Mushroom soup is one of my favorites, yet it’s one I’ve not made for ages because my husband was not crazy about mushrooms. So this lovely recipe languished in the archives, waiting to be reborn.
Coming across the old scribbled page a few days ago, I decided to update it. The new recipe came out even better than the original. And yes, I now have a new mushroom soup fan.
Earthy Mushrooms for Hearty Soup
Mushrooms lend an earthy, meaty taste and texture to soup. They are also beneficial, nutritionally speaking, supplying selenium, potassium, riboflavin, niacin, vitamins D, B3 and B2 plus other nutrients. Studies show that mushrooms offer anti-inflammatory and cancer-fighting properties. Bottom line – mushrooms are good for you!
When buying mushrooms, look for firm caps that are closed with no exposed gills. This is a sign of freshness. Mushrooms should not have brown spots, be slimy or withered. Buy organic if you can.
For this soup I use both white and brown (cremini) mushrooms, but you can use all of either one.

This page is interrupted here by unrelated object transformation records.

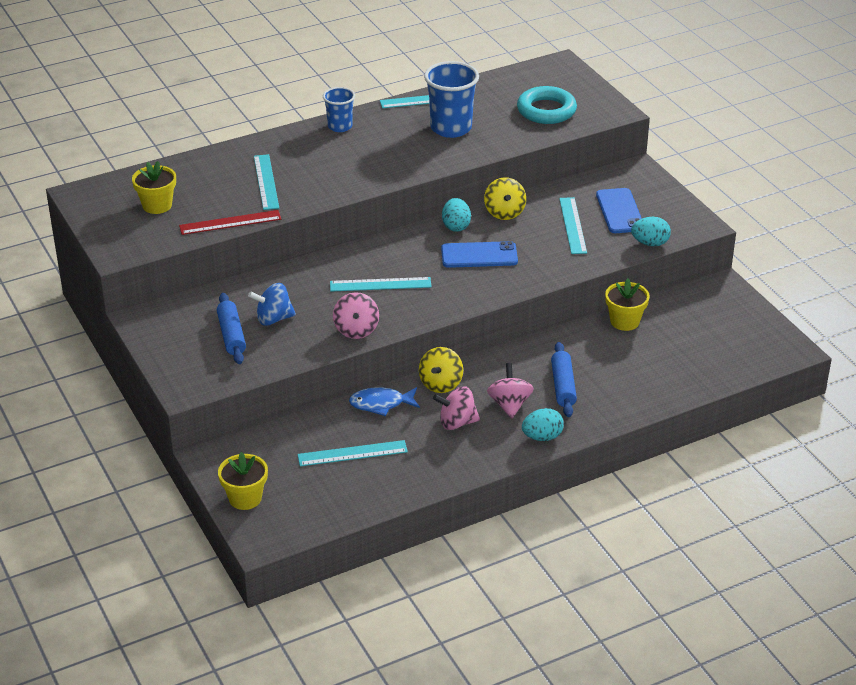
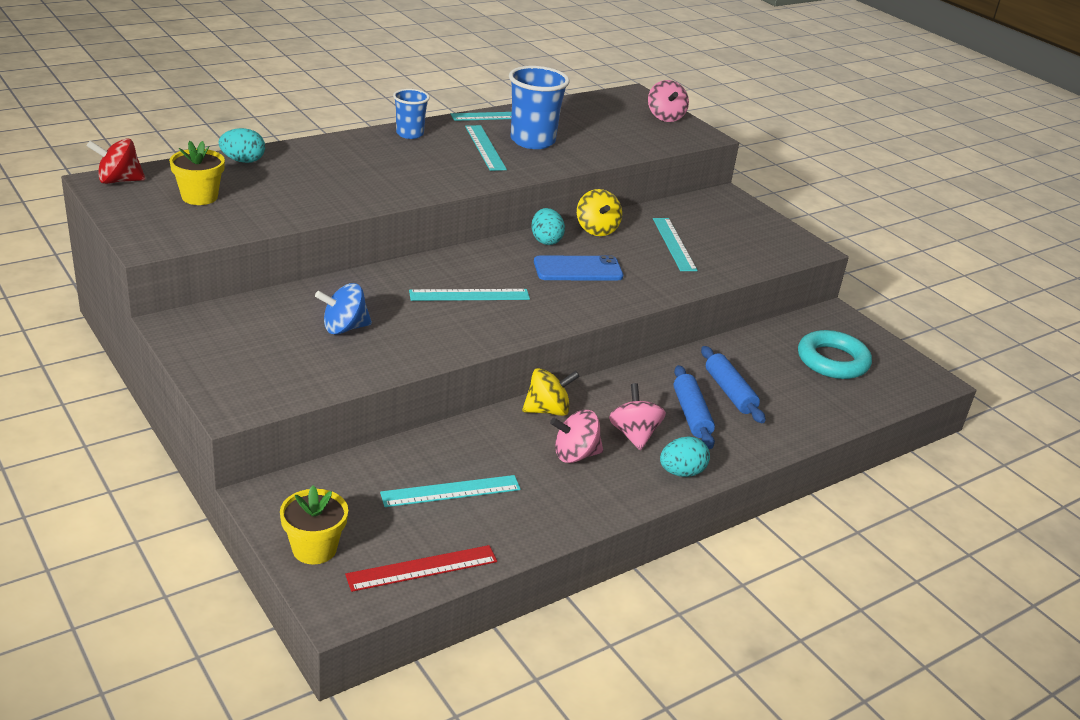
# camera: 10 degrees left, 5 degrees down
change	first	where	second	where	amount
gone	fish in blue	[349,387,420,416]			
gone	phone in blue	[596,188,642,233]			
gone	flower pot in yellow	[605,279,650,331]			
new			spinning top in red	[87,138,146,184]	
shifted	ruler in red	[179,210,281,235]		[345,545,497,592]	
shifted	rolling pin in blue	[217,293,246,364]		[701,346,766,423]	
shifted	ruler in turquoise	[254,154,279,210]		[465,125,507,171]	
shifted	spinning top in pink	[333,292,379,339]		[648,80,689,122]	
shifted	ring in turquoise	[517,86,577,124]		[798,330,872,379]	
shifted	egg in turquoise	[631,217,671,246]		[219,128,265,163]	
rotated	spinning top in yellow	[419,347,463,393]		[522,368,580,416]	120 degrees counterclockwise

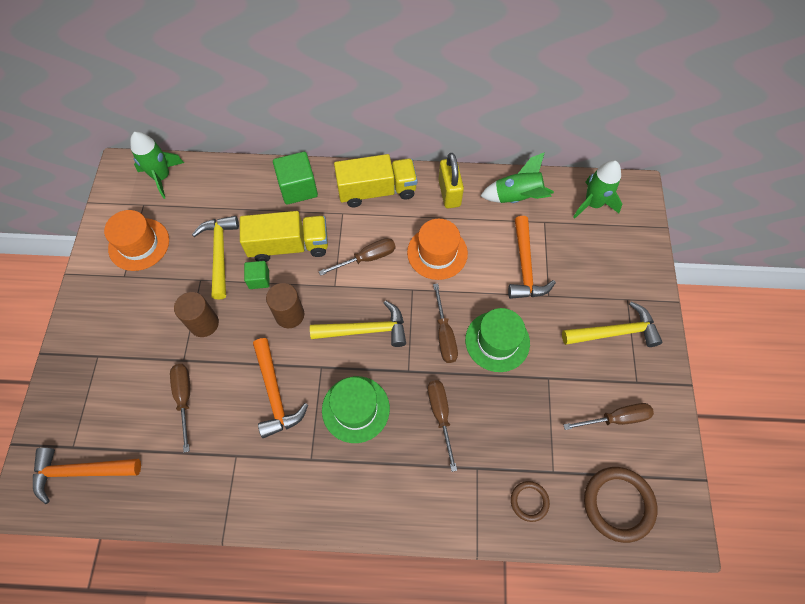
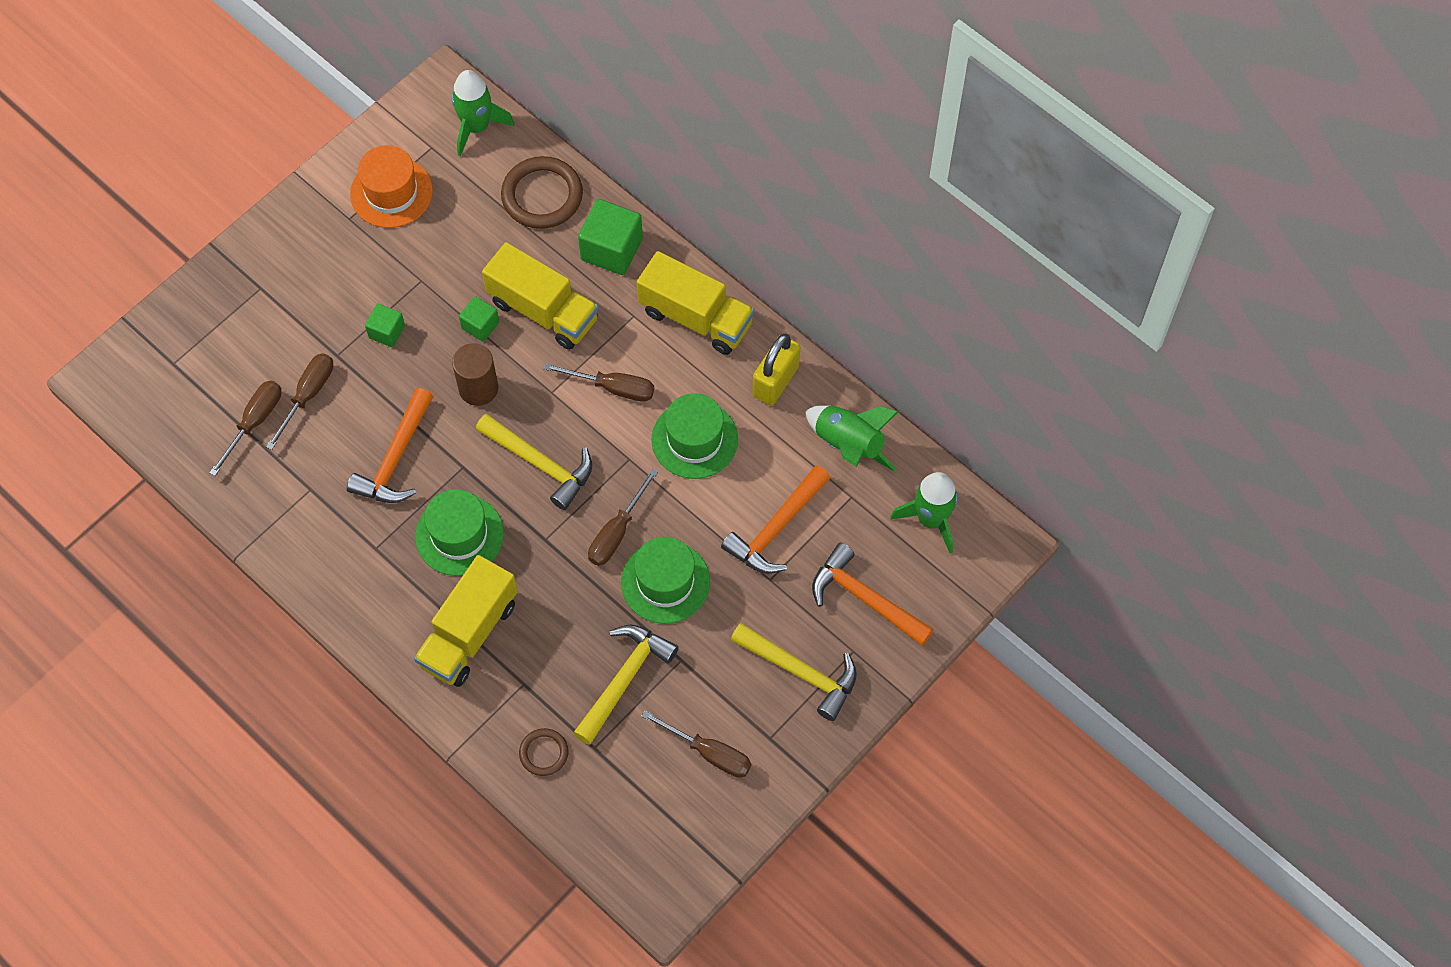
# camera: 40 degrees right, 0 degrees up
change	first	where	second	where	amount
new			truck in yellow	[414,555,518,687]	
shifted	hammer in orange	[33,448,141,504]		[812,543,934,646]	
shifted	hammer in yellow	[192,216,239,300]		[573,625,679,745]	
shifted	screwdriver in brown	[427,380,457,472]		[209,381,281,476]	
shifted	ring in brown	[584,467,657,543]		[501,156,583,229]	
swapped	cylinder in brown	[174,292,219,337]	cube in green	[365,304,405,347]	
repainted	hat in orange	[407,219,468,280]	hat in green	[652,393,738,479]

Coconut Milk and Coconut Butter
One update was to change dairy milk to a plant-based milk, from half and half (or cream) to coconut milk. Not just for cocktails with little umbrellas or curry dishes, coconut milk provides a rich creaminess to this soup, and surprisingly, without coconut flavor.
While coconut milk used to get a bad rap because of saturated fat, not to worry. It’s a medium chain fatty acid (MCFA’s). Our bodies easily and efficiently burn MCFA’s for energy. Even better, MCFA’s may be beneficial for heart health and boost our immune systems. The brand I prefer is Native Forest. It’s rich, thick, organic and they use a BPA-free can, even though the label does not say so. I called the company to check.
Another update was using organic Coconut Spread from Earth Balance instead of dairy butter. Its gluten-free, lactose-free, soy-free and just plain delicious. Use it like you use butter.
Prep Your Vegetables
To wash mushrooms, trim the stems, then give them a quick rinse under a trickle of water, rubbing them in your hands, then roll in paper towels to dry.
Next, thinly slice mushrooms. A food processor with a slicing blade makes this fast, but you can also do it by hand (good knife practice).
For leeks, chop off the dark green top and root end. Discard or save for making vegetable or chicken broth. Slice the leek in half lengthwise and rinse under cold water to remove any dirt or sandy grit. Lay the leek halves flat on a cutting board and slice thinly. Next, chop the onion, garlic and tarragon.
Unfamiliar with tarragon? It’s a classic herb used in French cooking. It has an assertive, anise-like flavor that I love. Fresh is what I prefer to use as the flavor is better. If all you have is dried, use just 1 teaspoon instead of a tablespoon. If you are not a tarragon fan, use thyme instead.
Cook the Soup
In a large pot or pan (I use a 5 1/2 quart Le Creuset) melt the coconut butter over medium low heat and add the leeks and onion. Cook slowly, stirring occasionally until leek and onion are soft but do not have any color. It will take about 5-7 minutes. Add tarragon and a little salt and pepper.
Add the mushrooms to the pot and turn heat up to medium. Cook until the mushrooms have given off their liquid and the liquid has mostly cooked away. Add lemon juice, broth (chicken or vegetable) and coconut milk. Heat through, and the soup is ready to serve. For garnish, serve with lemon wedges and extra chopped fresh tarragon. Season to taste with salt and pepper.